### QUESTIONS
a - In the article on energy-sector cyberthreats, rewrite the passage from "Companies in the oil, gas" to "off these attacks.", replacing "cyberattackers" with "hackers".
b - Summarize the article on energy-sector cyberthreats in two sentences.
c - Answer these questions about the article on energy-sector cyberthreats:
(i) What position does John Ewing hold?
(ii) What is Tom Kellermann's title at Trend Micro?
(iii) In the 2015 Trend Micro survey, which sector was the only one ahead of energy?

### EXTRACT TO READ
****************
Sep 30 2015

Identifying Cyberthreats in the Energy Sector

Cyberattackers are taking aim at oil, gas and utility companies that often fail to fully shore up their IT networks.

Companies in the oil, gas and utilities industries use their IT networks to both house valuable intellectual property and control large physical systems, making the energy sector an especially attractive target to cyberattackers who can both steal valuable data and damage critical infrastructure by attacking these companies (as well as making the consequences of a breach potentially disastrous). But companies in these industries have generally focused their security efforts on physical assets, rather than on the IT systems. In fact, many energy companies lack the sort of robust cybersecurity infrastructure seen in fields such as finance and government.

As a result, one of the sectors most likely to see a high number of intrusion attempts is also one of the least prepared to fend off these attacks.

John Ewing, a security solution architect for CDW, says physical security and ease of use have long been the top priorities for energy companies, with cybersecurity taking a back seat. For example, many utilities use wireless meters, which provide workers with remote access. These meters make it easier for companies to track billing, but may expose network vulnerabilities, he says.

“These things are open, public,” Ewing says. “You can access them with the right password or right code. Once it’s a shared password, it’s pretty easy to find, and you have full control of that network. You can sit in a car down the street and try to connect to that system. It’s becoming an education for operations folks — there’s a risk involved. Making life easier is one thing, but making life easier securely is another. They need to go hand in hand.”

Similarly, Tom Kellermann, chief cybersecurity officer at Trend Micro, says that the energy industry installed wireless systems before companies were equipped to handle cybersecurity issues, in part to prevent events such as the 2003 Northeast blackout. “All of these things are wonderful in the case of a physical attack,” he says. “But they exacerbate cybersecurity issues.”

According to Kellermann, it’s an “understatement” to say that energy companies have traditionally made IT security a low priority — a fact that is beginning to have serious consequences.

“The sector is under siege, and it’s relatively unprepared as a sector, because they’ve spent far too much time focusing on physical security,” Kellermann says. “You’re seeing data being wiped [in cyberattacks]. You’re seeing safety systems being shut down. You’re seeing attempts to shut down grids. You’re seeing oil platforms go offline for hours at a time.”

In a 2015 Trend Micro survey, 47 percent of energy sector respondents in the western hemisphere said they had dealt with attacks intended to delete or destroy information within the past year. That number puts the sector behind only government, and ahead of industries such as finance, communication and manufacturing.

“That is so damning,” Kellermann says of the report. The numbers, he adds, reflect the fact that cyberattackers have apparently begun to take notice of the unique opportunities represented by oil, gas and utility companies.

“As with many industries, the energy industry is often a target for cybercriminals seeking financial gain or intellectual property,” notes Kevin Haley, director of product management for Symantec Security Response. “However, the energy industry has also found itself the target of cyberattackers intent on sabotage and hacktivism. This puts the industry in a fairly unique position of dealing with all four of these types of attacks.”
****************
### DATA FOR ANALYSIS
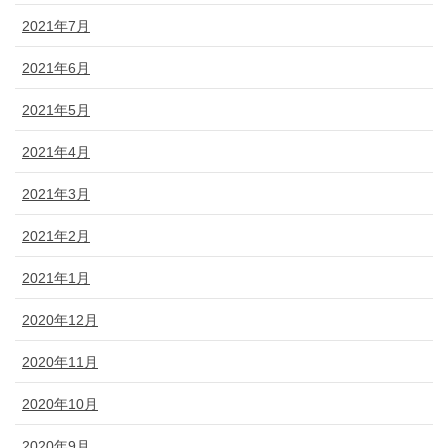
2021年7月
2021年6月
2021年5月
2021年4月
2021年3月
2021年2月
2021年1月
2020年12月
2020年11月
2020年10月
2020年9月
****************
### TASK-BY-TASK OUTPUTS
a -
Companies in the oil, gas and utilities industries use their IT networks to both house valuable intellectual property and control large physical systems, making the energy sector an especially attractive target to hackers who can both steal valuable data and damage critical infrastructure by attacking these companies (as well as making the consequences of a breach potentially disastrous). But companies in these industries have generally focused their security efforts on physical assets, rather than on the IT systems. In fact, many energy companies lack the sort of robust cybersecurity infrastructure seen in fields such as finance and government.

As a result, one of the sectors most likely to see a high number of intrusion attempts is also one of the least prepared to fend off these attacks.

b - Oil, gas and utility companies attract cyberattackers because their IT networks both hold valuable intellectual property and control large physical systems, yet these companies have focused their security on physical assets rather than IT. Experts describe the sector as under siege and relatively unprepared, and in a 2015 Trend Micro survey 47 percent of energy respondents in the western hemisphere reported attacks meant to delete or destroy information within the past year.

c -
(i) Security solution architect for CDW
(ii) Chief cybersecurity officer
(iii) Government